Extract —
====

First, cake happens. You cannot avoid some cake, nor would you want to.
I want big cake!
Here's a way to build up cake fast: dampen the chamber with water, then fill with sugar. Pour out excess, let dry. Remove accumulation in heel. Fill and smoke normally. When finished, shake ashes all around and smoke again. Then repeat with the sugar fill. The sugars in the tobacco and that which you add turns into carbon when heated beyond a certain degree. You'll build up cake fast.
I want only a thin cake!
After a smoke, clean the chamber thoroughly. Easiest is with a hot water flush, but if that's too radical for you, a damp paper towel will do it. Pipe cleaners folded up will help, but is least effective at removing ash. (Why would you want to inhale ash from the previous smoke??)
So, here are ways to achieve opposite ends. It'd be good if folks shared their experience and methods, and not turn into diatribes on whether big cake is good or bad. Cake happens.

 

aldecaker

Lifer
Feb 13, 2015
4,407
42
I am in the thin, hard cake camp. After each smoke, I stuff a dry paper towel, napkin, or even wadded-up newsprint into the bowl and twist vigorously several times. Seems to keep me right where I like to be, cake-wise.

 

lightmybriar

Lifer
Mar 11, 2014
1,315
1,838
My personal preference is to have a uniform and visible cake in my bowls. Thick enough to be obvious, but no so thick as to significantly change the capacity of the bowl.
I do know that part of the reason is, I view cake the same way I view coloring on a meerschaum. To me, it is visual and tangible evidence of the enjoyable time I have spent with the particular pipe. It's like scratches or a worn out fretboard on an old guitar.
On the other hand, I have come to realize that I just personally enjoy the flavor of the smoke in a pipe that is well caked.

====

Raw data —
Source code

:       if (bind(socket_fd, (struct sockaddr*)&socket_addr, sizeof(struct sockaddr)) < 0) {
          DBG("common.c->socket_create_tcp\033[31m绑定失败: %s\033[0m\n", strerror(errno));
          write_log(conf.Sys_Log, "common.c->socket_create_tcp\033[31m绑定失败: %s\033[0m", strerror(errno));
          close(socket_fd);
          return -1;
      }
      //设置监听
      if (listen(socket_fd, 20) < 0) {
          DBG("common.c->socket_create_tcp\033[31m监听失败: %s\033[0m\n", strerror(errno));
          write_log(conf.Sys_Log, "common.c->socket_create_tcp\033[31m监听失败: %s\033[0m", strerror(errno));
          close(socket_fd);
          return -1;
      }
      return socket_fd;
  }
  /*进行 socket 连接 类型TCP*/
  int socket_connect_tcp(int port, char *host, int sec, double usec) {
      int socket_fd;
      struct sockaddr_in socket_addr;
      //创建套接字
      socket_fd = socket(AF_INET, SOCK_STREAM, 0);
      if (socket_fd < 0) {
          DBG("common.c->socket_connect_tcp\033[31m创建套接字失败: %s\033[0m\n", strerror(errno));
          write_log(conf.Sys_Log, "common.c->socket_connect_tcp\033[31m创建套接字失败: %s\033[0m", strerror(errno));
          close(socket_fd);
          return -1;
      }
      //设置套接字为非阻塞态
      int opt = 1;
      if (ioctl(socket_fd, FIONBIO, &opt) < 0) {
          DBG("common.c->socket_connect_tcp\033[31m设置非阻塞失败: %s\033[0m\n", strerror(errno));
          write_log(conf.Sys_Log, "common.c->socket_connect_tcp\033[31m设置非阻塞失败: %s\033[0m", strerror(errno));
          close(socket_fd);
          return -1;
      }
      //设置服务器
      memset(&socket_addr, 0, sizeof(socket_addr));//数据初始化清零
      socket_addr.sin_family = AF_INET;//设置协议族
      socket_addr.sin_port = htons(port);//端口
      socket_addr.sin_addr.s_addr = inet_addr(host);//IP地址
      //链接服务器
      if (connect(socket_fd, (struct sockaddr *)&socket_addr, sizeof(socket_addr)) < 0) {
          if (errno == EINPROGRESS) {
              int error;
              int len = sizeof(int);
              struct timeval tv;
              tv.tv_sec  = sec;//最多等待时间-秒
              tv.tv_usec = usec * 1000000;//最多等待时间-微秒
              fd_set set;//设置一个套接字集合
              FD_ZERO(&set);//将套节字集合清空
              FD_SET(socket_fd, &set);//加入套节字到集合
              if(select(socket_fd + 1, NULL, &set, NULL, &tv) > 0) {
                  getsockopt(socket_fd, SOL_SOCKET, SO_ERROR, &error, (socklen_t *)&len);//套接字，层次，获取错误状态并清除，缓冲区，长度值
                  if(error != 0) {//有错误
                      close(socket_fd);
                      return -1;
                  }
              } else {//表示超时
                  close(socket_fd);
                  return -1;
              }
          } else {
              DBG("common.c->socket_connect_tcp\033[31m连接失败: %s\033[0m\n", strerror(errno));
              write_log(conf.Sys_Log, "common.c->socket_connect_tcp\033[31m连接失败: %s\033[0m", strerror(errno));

====

Using the information —
1. List every material the pipe cake thread names for cleaning out a pipe's chamber or bowl after a smoke.
2. Pull out the passage of the pipe cake thread that runs from "I do know that" up to and including "an old guitar.", copying it word for word.

Answer section —
1.
- hot water (a hot water flush)
- a damp paper towel
- pipe cleaners, folded up
- a dry paper towel
- a napkin
- wadded-up newsprint

2.
I do know that part of the reason is, I view cake the same way I view coloring on a meerschaum. To me, it is visual and tangible evidence of the enjoyable time I have spent with the particular pipe. It's like scratches or a worn out fretboard on an old guitar.